In a situation like this, one option is to treat person as a *random effect* rather than a *fixed effect*. This means we are going to treat these 4 participants not as 4 levels of a factor, but as a random sample from a population (if I did the study again, I would get 4 different participants). The assumption we are going to make is that the "participant effects" follow a normal distribution, centered at zero, with variance $\tau^2$. Let's call these participant effects, $u_j$, so we have $u_j$ \~ $N(0, \tau^2)$. Our model equation becomes: $Y_{ij} = \beta_0 + u_j + \epsilon_{ij}$ where $u_j$ \~ $N(0, \tau^2)$ and $\epsilon_{ij}$ \~ $N(0, \sigma^2)$
Big deal, I changed $\beta$'s to $u$'s, but that is one way of saying we aren't considering the participant effects as parameters anymore. Instead, we replace them with one parameter, $\tau^2$, which represents the participant-to-participant variation in the population of (potential) participants. This "small" change will have a large impact on the properties of the model.
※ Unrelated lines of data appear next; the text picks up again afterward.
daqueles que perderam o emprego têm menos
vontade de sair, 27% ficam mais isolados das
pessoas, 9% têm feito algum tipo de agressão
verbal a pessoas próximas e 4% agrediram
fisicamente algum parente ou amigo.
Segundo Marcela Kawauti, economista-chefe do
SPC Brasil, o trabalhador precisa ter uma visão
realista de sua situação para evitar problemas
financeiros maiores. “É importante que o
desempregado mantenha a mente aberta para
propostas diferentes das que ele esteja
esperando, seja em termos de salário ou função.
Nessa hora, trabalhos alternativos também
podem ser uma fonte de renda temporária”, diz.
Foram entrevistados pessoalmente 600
To fit this model, today we will use the "lme" command from the nlme package which you already have because it contains gls.
```{r}
library(nlme)
model4 = lme(fixed = Taps ~ 1 , random = ~1 | participant, data = fingertapstudy, method="REML")
#The notation (1|subject) is how we tell R to treat the participants as random effects
summary(model4)
logLik(model4)
#summary(modelB <- lm(Taps ~ participant, contrasts = list(participant = contr.sum)))
```
(e) How many parameters are estimated in this model? How does the estimated intercept change? Standard error? What are the estimated variance components?
We can view the estimated variance-covariance matrix for individual subjects.
```{r}
getVarCov(model4, subject = "1", type = "marginal")[[1]]
```
And we can make R do the conversion to correlations
```{r}
cov2cor(getVarCov(model4, subject = "1", type = "marginal")[[1]])
```
So we have partitioned the total random variability into a variance component for the individual observations within each person (assumed to be the same across the participants) and a variance component for the participants.
(j) Find the estimated "total variation" by summing* $\hat \tau^2 + \hat \sigma^2$.
(k) How much of this variation is due to the different participants?
**Note:** Some packages/functions report the estimated variances, some the estimated standard deviations, some both.